Ironically, food is the Enemy Number 1 of Americans who can afford to buy groceries. We try to avoid food. We say that a doughnut is “bad” for us. But, there was a time when farm folks felt very lucky to have food, and they spent most of their time just trying to get enough of it.
“Harold, you’re just tryin’ to set some money aside for a rainy day,” Ed Blankenship, an older, neighboring farmer, commented to my young struggling father many years ago. “But in my day, “ he said, “we were just tryin’ to find enough to eat!”
Some people had a rough time of it, too. November brought with it what farmers called “hog killin’ weather,”that time when it was cold enough to butcher hogs for the winter meat. Some families would need to sell the hams, the prime cuts, to neighbors or general stores so they would have a little extra spending money. My father said they were fortunate because they never had to do that. Granddaddy Martin had a good job in Roanoke at the American Viscose and a farm in Moneta, too. The family raised the meat and vegetables they ate. They had their own eggs and butter and made bread at home.
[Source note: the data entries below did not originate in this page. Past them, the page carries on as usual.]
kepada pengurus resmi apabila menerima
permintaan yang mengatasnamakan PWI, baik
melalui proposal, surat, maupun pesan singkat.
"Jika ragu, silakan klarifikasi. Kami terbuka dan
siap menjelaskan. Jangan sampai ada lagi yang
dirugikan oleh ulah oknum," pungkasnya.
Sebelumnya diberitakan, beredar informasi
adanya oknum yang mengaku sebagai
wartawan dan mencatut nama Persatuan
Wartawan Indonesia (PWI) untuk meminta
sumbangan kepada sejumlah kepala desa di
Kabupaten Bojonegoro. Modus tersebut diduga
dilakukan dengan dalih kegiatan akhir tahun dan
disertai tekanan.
For many families, money from a small tobacco crop was the only money they ever had, and it only came once a year.
In my father’s diary dated November 11, 1986, the entry reads:
“Today is my 61st birthday. Went over to mother’s this morning and she told the birth story again. The doctor picked up Momma Jirdie and she came down with him. Ma Jirdie and Mommie Kate had ham and eggs for the doctor’s breakfast. My dad had good eats in his house at 23 years of age!”
Ham and eggs aren’t considered “good eats” anymore, though. They are laden with fat, loaded with cholesterol, and are artery-cloggers. They will kill us, we are told. But, not having them could kill us, too.
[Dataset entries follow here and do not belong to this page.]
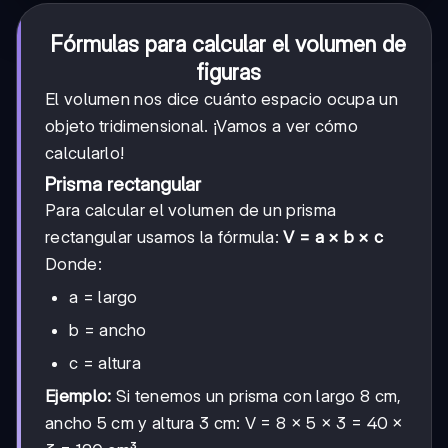
Fórmulas para calcular el volumen de
figuras
El volumen nos dice cuánto espacio ocupa un
objeto tridimensional. ¡Vamos a ver cómo
calcularlo!
Prisma rectangular
Para calcular el volumen de un prisma
rectangular usamos la fórmula:
V = a × b × c
Donde:
a = largo
b = ancho
c = altura
Ejemplo:
Si tenemos un prisma con largo 8 cm,
ancho 5 cm y altura 3 cm: V = 8 × 5 × 3 = 40 ×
My father would say jokingly that he was in his thirties before he ever heard the word “calorie.” Exercise was not a choice for his parents or for him. Farmers had no choice but to work to be able to eat. I have heard my Grandma Martin remark of a young lady “Why, look at her! She’s so pretty and fat!” But her observation was not an insult; she meant that the young lady had enough to eat.
Most Americans have enough to eat now. Oddly, though, the tables have turned; wealthy people tend to be thinner, while poorer people tend to be heavier. There is a danger in not having enough to ea but, ironically, there is a danger in having more than enough to eat. That is a concept that one young farm couple, on a cold winter night in 1925 with a newborn son, would have never been able to grasp.
Anyone who tries to lose 40 pounds in two months won’t be able to grasp it, either.